This script performs analysis of RT-qPCR data.
Load requisite packages. Note that the package wilkelab/ggtext
hosted on GitHub is used to annotate the plots. This package can be downloaded via devtools::install_github("wilkelab/ggtext")
.
# data manipulation
library(data.table)
library(purrr)
library(magrittr)
library(stringr)
# file manipulation
library(fs)
# read and write to Excel files
library(openxlsx)
# statistical analysis
library(psych)
library(moments)
# plot data
library(ggplot2)
library(RColorBrewer)
library(ggpubr)
# caption text and display significance
library(ggtext)
library(ggsignif)
# heatmap
library(pheatmap)
Define reference directories.
# define analysis name as APOE OR APPPS1 OR LPS
opt = c("APOE", "APPPS1", "LPS") %>% purrr::set_names(.)

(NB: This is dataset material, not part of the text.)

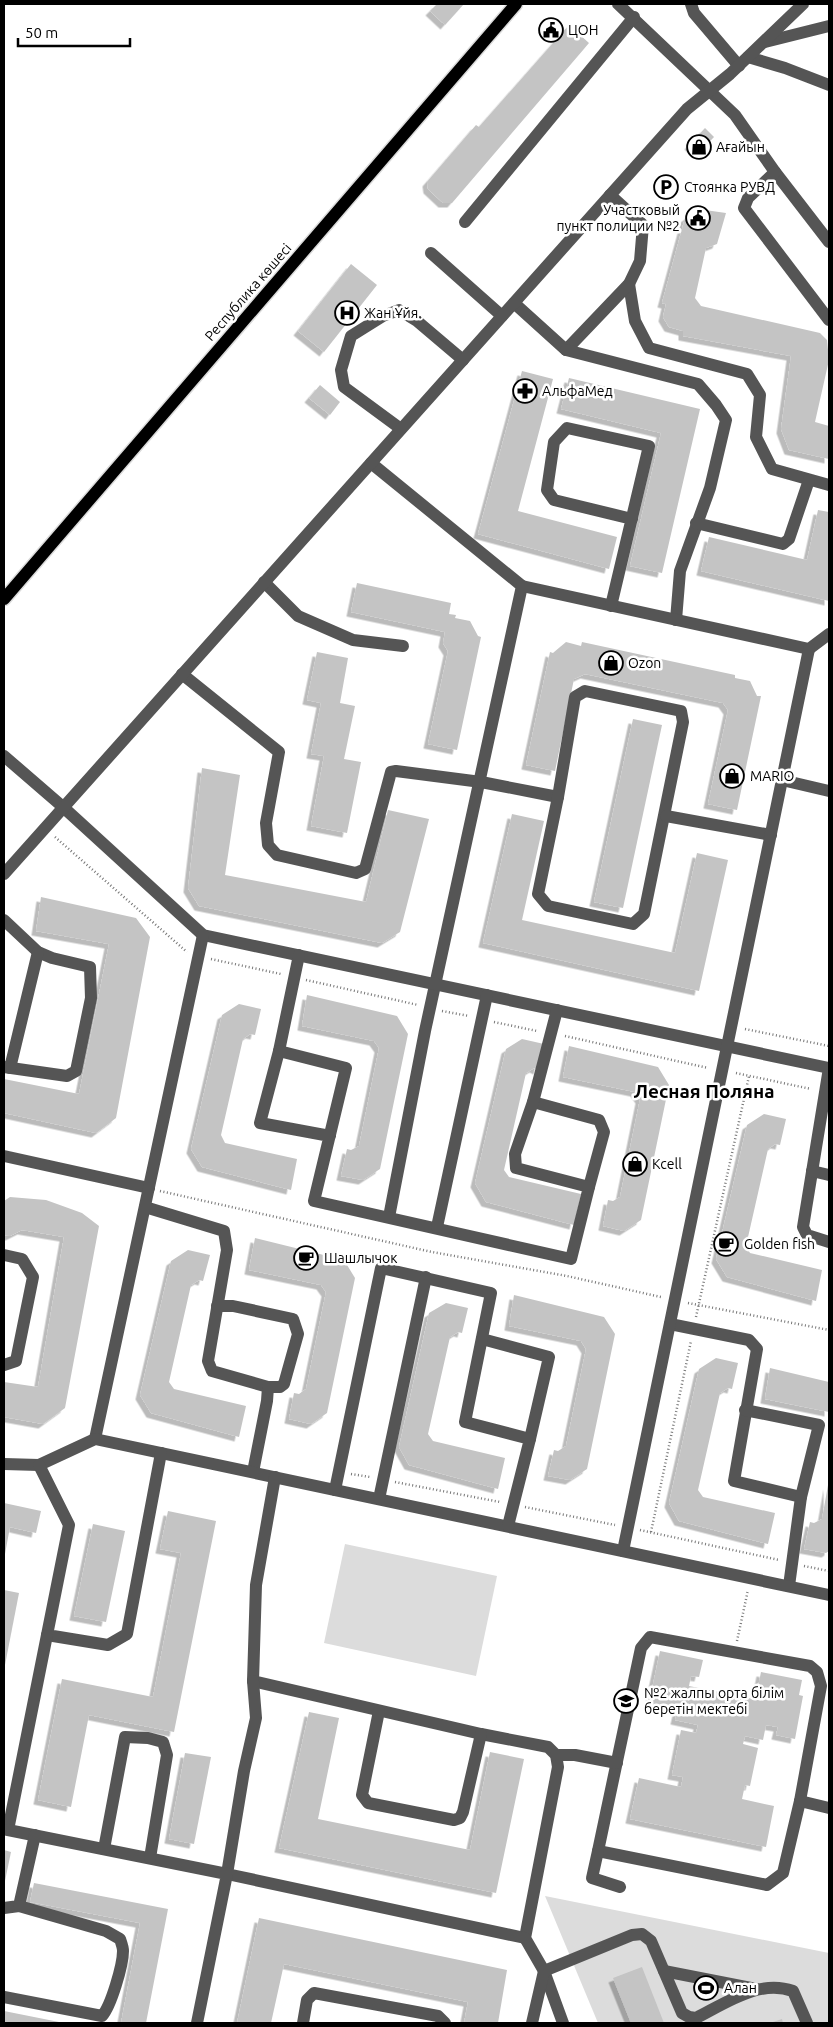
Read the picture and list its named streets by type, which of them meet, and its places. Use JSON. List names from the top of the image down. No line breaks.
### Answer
{"streets":{"main road":["Республика көшесі"]},"districts":["Лесная Поляна"],"places":{"public building":["ЦОН","Участковый пункт полиции №2"],"shop":["Ағайын","Ozon","MARIO","Kcell"],"parking":["Стоянка РУВД"],"hospital":["Жан Ұйя."],"pharmacy":["АльфаМед"],"cafe":["Golden fish","Шашлычок"],"school or university":["№2 жалпы орта білім беретін мектебі"],"sports":["Алан"]},"scale_bar":"50 m"}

nm = opt[menu(opt, title = "Please select the desired analysis.")]
# define directories
bdir = getwd()
ddir = file.path(bdir, "Data")
rdir = file.path(bdir, "Results", nm)
logd = file.path(rdir, paste(nm, "Log.txt"))
# source utilities script
source(file.path(bdir, "Code", "Utilities", "Utilities.R"))
# overwrite log file
if(file_exists(logd)) file_delete(logd)
# clear existing analyses
if(dir_exists(rdir)) {
dir_delete(rdir)
dir_create(rdir)
dir_create(file.path(rdir, "Gene Plots"))
}
Read qPCR results from .xlsx
data file. Read \(\Delta Ct\) values.
# define function to read data
read_data = function(sheet_number) {
read.xlsx(file.path(ddir, "qPCR Data.xlsx"), sheet = sheet_number) %>%
as.data.table() %>%
return()
}
# read data
dCT = c(1, 4, 7) %>% purrr::set_names(opt) %>%
.[[nm]] %>% read_data()
# reorder APOE factor
if(nm == "LPS") dCT[, Treatment := factor(Treatment, levels = c("PBS", "LPS"))]
Generate both \(\Delta \Delta Ct\), and relative quantification (i.e., RQ where \(RQ = 2^{-\Delta \Delta Ct}\)) values.
# create factor variable
fac = list("Genotype", "Genotype", c("Genotype", "Treatment")) %>% purrr::set_names(opt) %>% .[[nm]]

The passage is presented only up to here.